Elektronik Recycling: Umgang mit elektronischen Geräten

Wer Elektronik Recycling betreibt, tut so der Umwelt etwas Gutes.


Der Abfall aus elektronischen und elektrischen Geräten steigt alle fünf Jahre um bis zu 28 Prozent an. Allein in der Bundesrepublik fallen jährlich 40 Millionen Tonnen Elektronikschrott an. Um die wertvollen Ressourcen und die Umwelt zu schonen, begann die EU schon vor einigen Jahren Richtlinien und Gesetze umzusetzen. Ziel ist es, Altgeräte stärker der Wiederverwertung zuzuführen aber auch die Schadstoffbelastung in neuen Geräten drastisch zu reduzieren.

Reparatur möglich?
Die Energie, die benötigt wird, um einen völlig neuen Toaster, Computerbildschirm oder Staubsauger herzustellen, ist viermal größer als die, die es erfordert, ein defektes Gerät zu reparieren. Wenn das Handy, der Rasierer oder das Radio den Geist aufgeben, sollten Sie zunächst versuchen, das Gerät wieder instandsetzen zu lassen. Bei Markengeräten gibt es in der Regel einen umfangreichen Reparaturservice. Auch veraltete Computer müssen nicht gleich auf den Müll, sie können durch neue Software immer wieder upgegradet werden. Wenn Sie das Gerät selbst nicht mehr brauchen, fragen Sie Freunde, Bekannte oder die Stadt, ob sie noch Verwendung dafür haben. Gebrauchtwarenhändler nehmen Ihnen die veraltete Spielekonsole oder das Handy der letzten Saison ebenfalls ab.

Neue Gesetzeslage
Seit März 2006 gibt es ein neues Elektronikgesetz (ElektroG), das die Entsorgung von Elektromüll regelt. Jegliche technische Geräte dürfen seitdem nicht mehr in den Hausmüll, sondern müssen zu gesonderten Recyclinghöfen gebracht werden. Die Entsorgung ist umsonst, alle Kosten werden vom Hersteller des betreffenden Gerätes übernommen. Dieser verpflichtet sich bereits vor der Produktion dazu, das Gerät nach seinem Gebrauch ökologisch zu entsorgen.
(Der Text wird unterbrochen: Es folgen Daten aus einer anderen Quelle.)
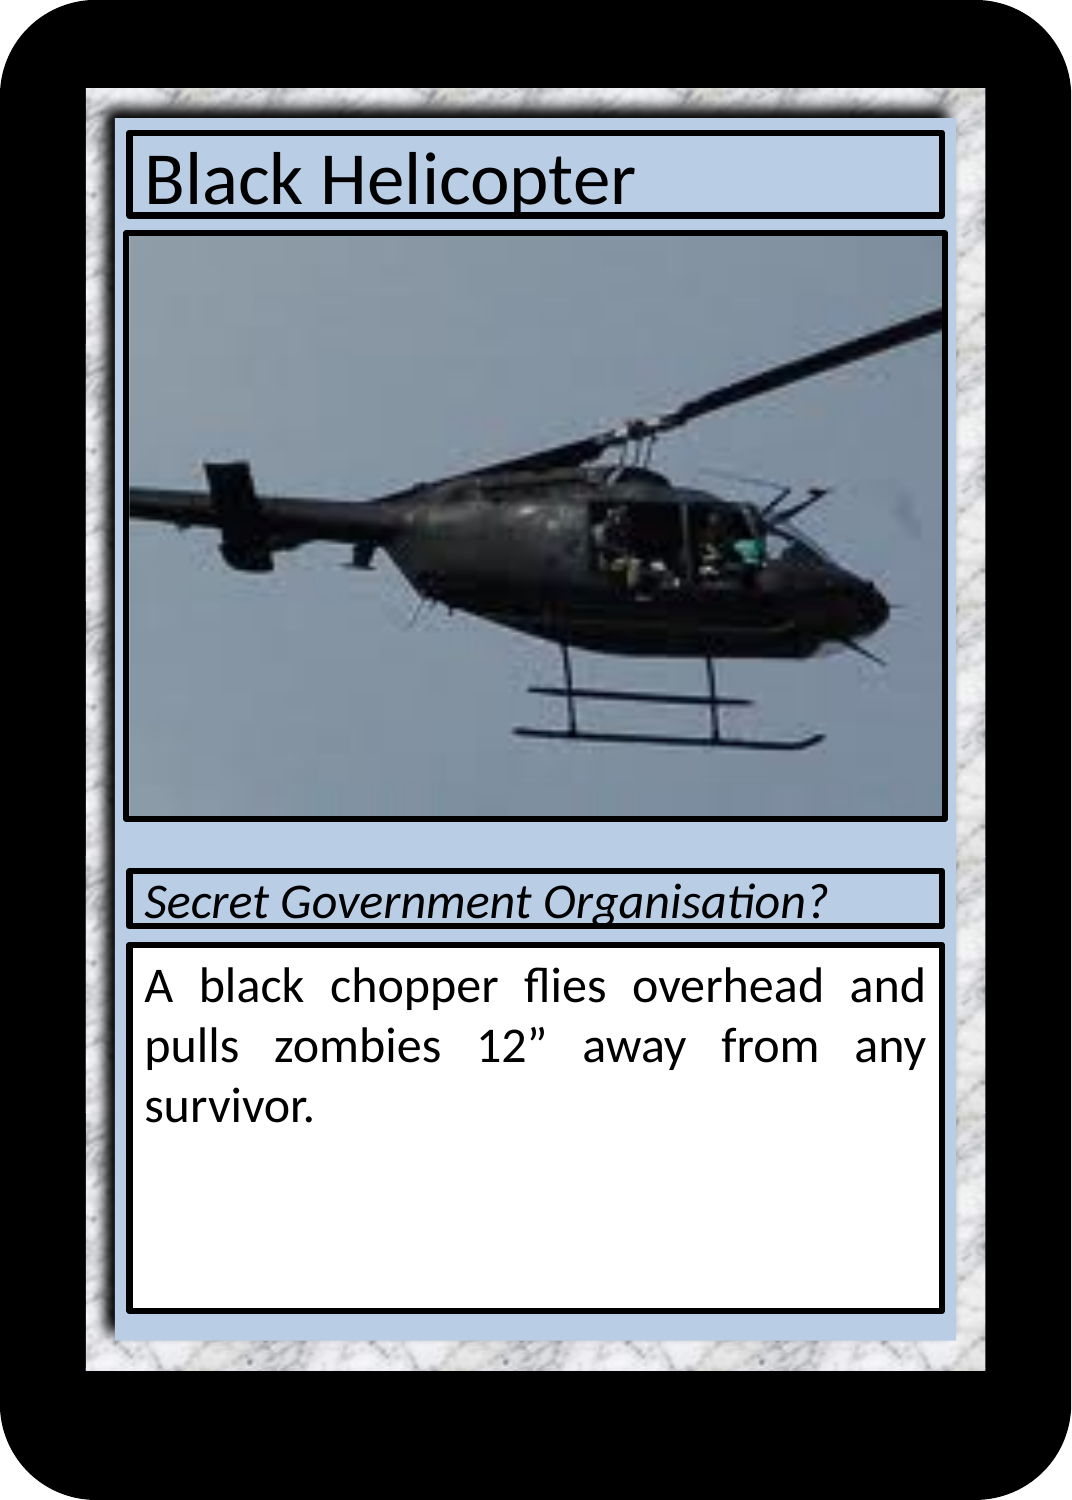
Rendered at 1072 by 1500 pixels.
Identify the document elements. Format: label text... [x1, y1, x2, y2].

list A black chopper flies overhead and pulls zombies 12” away from any survivor. [126, 942, 945, 1314]
title Black Helicopter [126, 130, 945, 219]
picture [85, 88, 986, 1371]
list Secret Government Organisation? [126, 868, 945, 929]
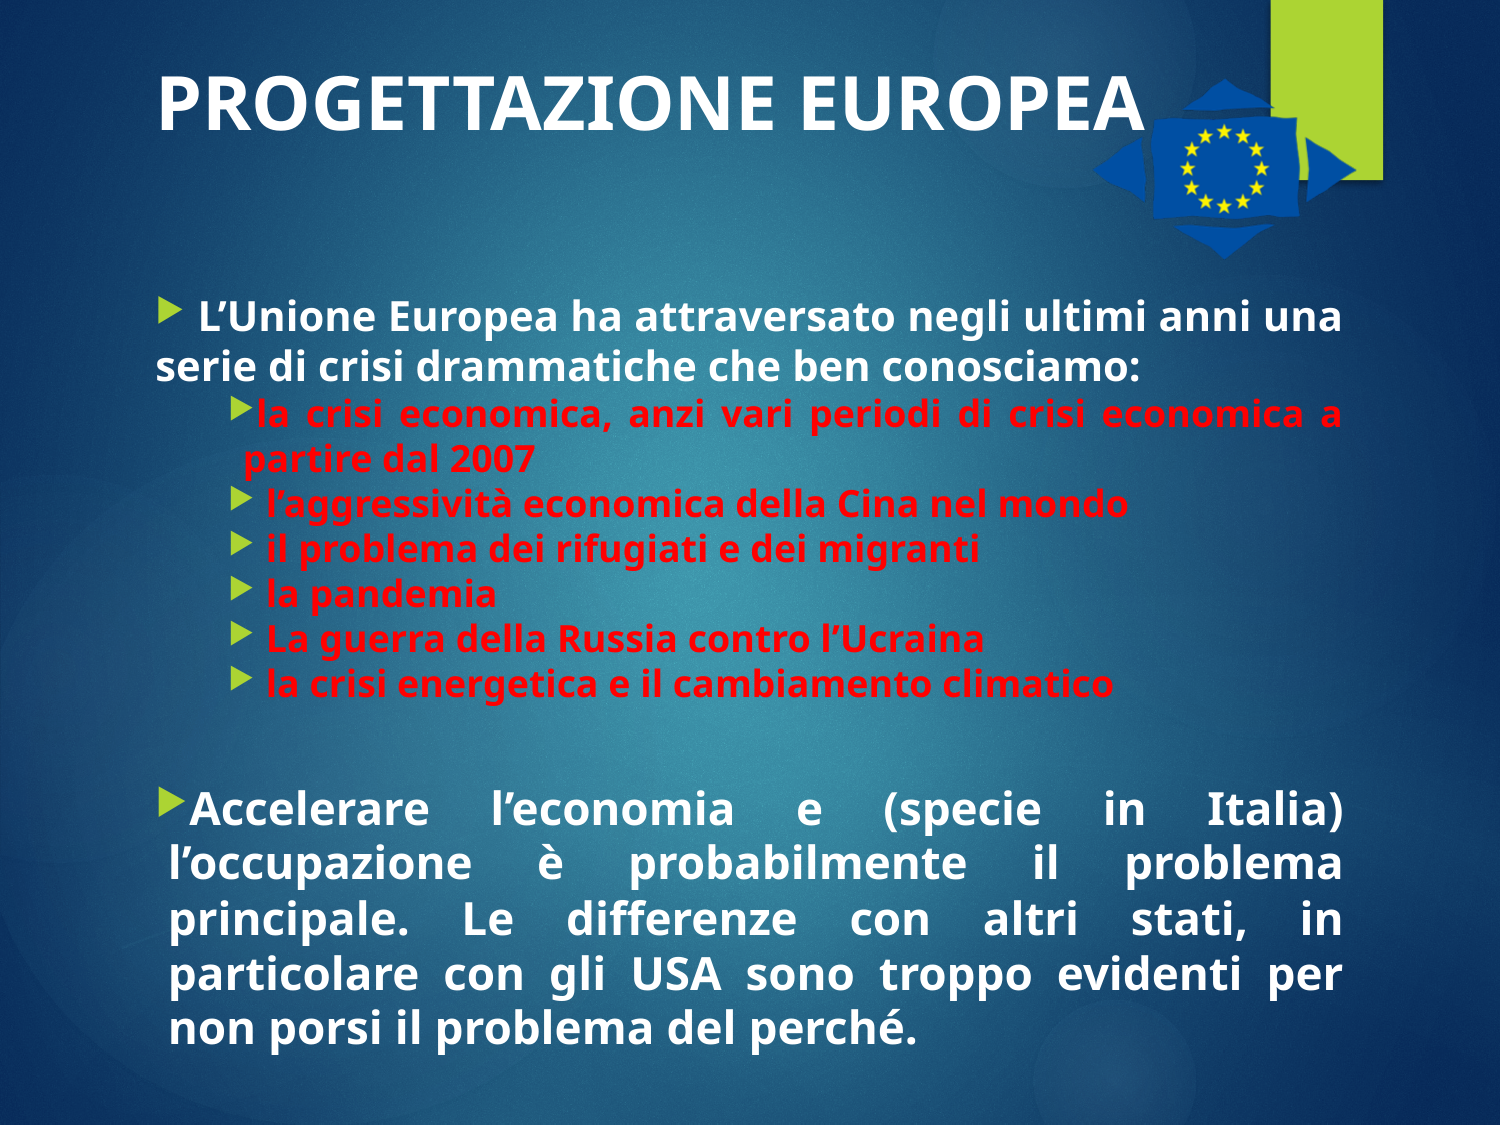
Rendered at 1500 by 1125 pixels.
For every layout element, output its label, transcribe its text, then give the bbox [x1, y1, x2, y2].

title progettazione europea [140, 48, 1360, 282]
list L’Unione Europea ha attraversato negli ultimi anni una serie di crisi drammatiche che ben conosciamo: la crisi economica, anzi vari periodi di crisi economica a partire dal 2007 l’aggressività economica della Cina nel mondo il problema dei rifugiati e dei migranti la pandemia La guerra della Russia contro l’Ucraina la crisi energetica e il cambiamento climatico Accelerare l’economia e (specie in Italia) l’occupazione è probabilmente il problema principale. Le differenze con altri stati, in particolare con gli USA sono troppo evidenti per non porsi il problema del perché. [140, 282, 1360, 1077]
picture [1088, 76, 1360, 262]
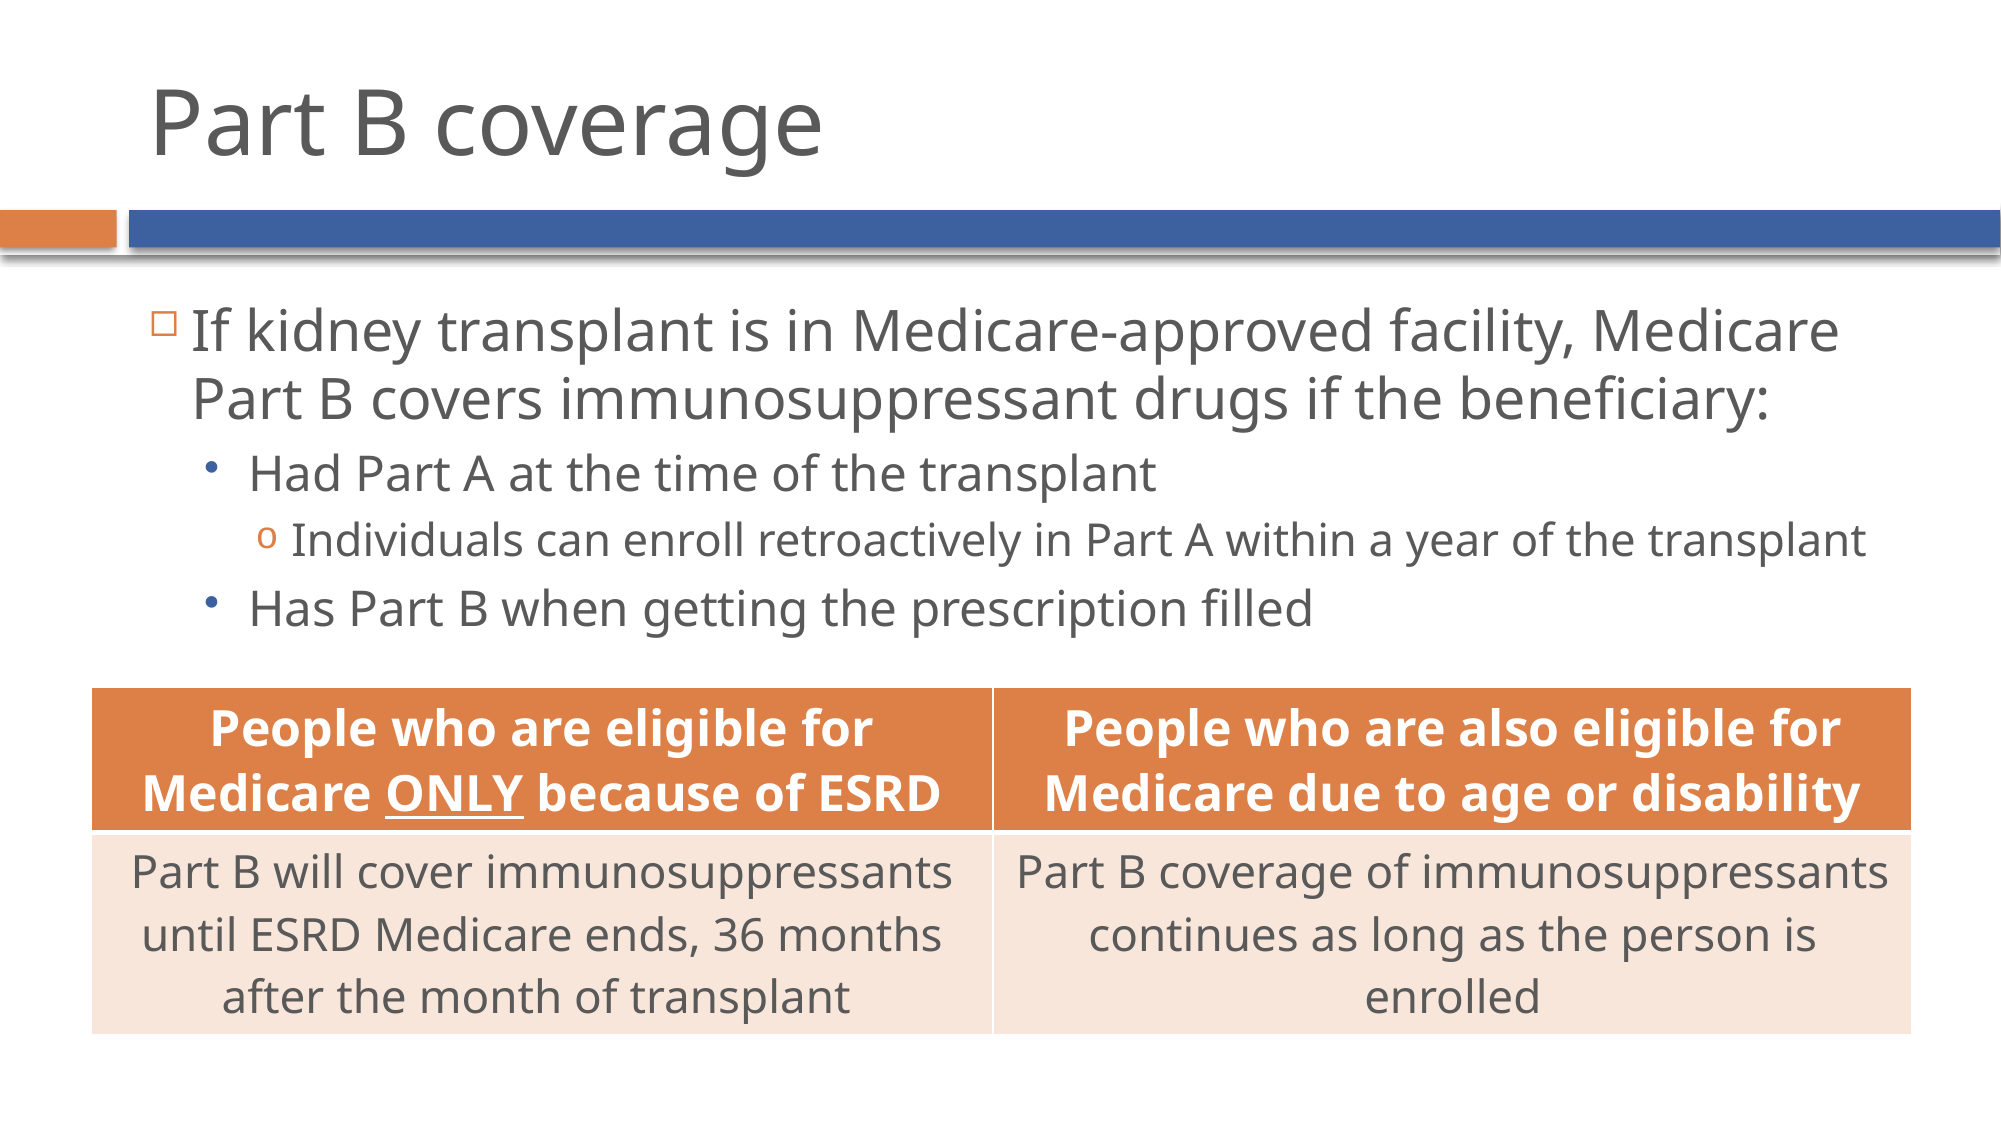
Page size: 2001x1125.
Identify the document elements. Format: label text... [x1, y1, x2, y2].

Elektronik Recycling in Deutschland noch ausbaufähig
In den USA ist die Wiederverwertung alter Teile schon deutlich weiter vorangeschritten als hierzulande. So sammelte im Jahr 2005 eine Druckerfirma 95.000 Tonnen Altgeräte, um sie zu reparieren, zu spenden oder zu recyceln. Die Unternehmen täten gut daran, stärker zu recyceln, denn alte Computer und Fernseher sind wahre Fundgruben. Sie enthalten neben wertvollen Materialien wie Gold, Silber und Paladium auch seltene Ressourcen wie Yttrium, Wismut oder Tantal, die es bereits nur noch sehr wenig auf der Erde gibt und die deshalb sehr teuer sind. Kupfer ist ein ebensolcher Stoff, der in Altgeräten zu finden ist. Aus 14 Tonnen nutzlos gewordener Geräte kann man eine Tonne Kupfer gewinnen, für die gleiche Menge müsste man im Bergwerk bis zu 1000 Tonnen Gestein schürfen. Die in alten Geräten enthaltenen Gase und Ölanteile wiederum können zur Energiegewinnung genutzt werden  -und Sie tun durch das Elektronik Recycling auch noch Etwas Gutes für den Umweltschutz!

Neues Gerät?
Der Umwelt zuliebe sollten Sie nicht den billigsten Staubsauger oder den preiswertesten Toaster kaufen. Erstens sind sie qualitativ minderwertig, sodass man sie schn nach kurzer Zeit entsorgen muss, Zweitens sind im Kaufpreis keine Reparaturserviceangebote enthalten. Wenn Sie das neue Gerät zur Reparatur bringen, sollten Sie darauf achten, dass PC und Co. nicht um die halbe Welt geschickt werden. Alle neu hergestellten Geräte weisen das Symbol mit dem durchgestrichenen Mülleimer auf, der zum Einen anzeigt, dass weniger Schadstoffe enthalten sind und den Hersteller verpflichten, das Gerät ökologisch zu entsorgen.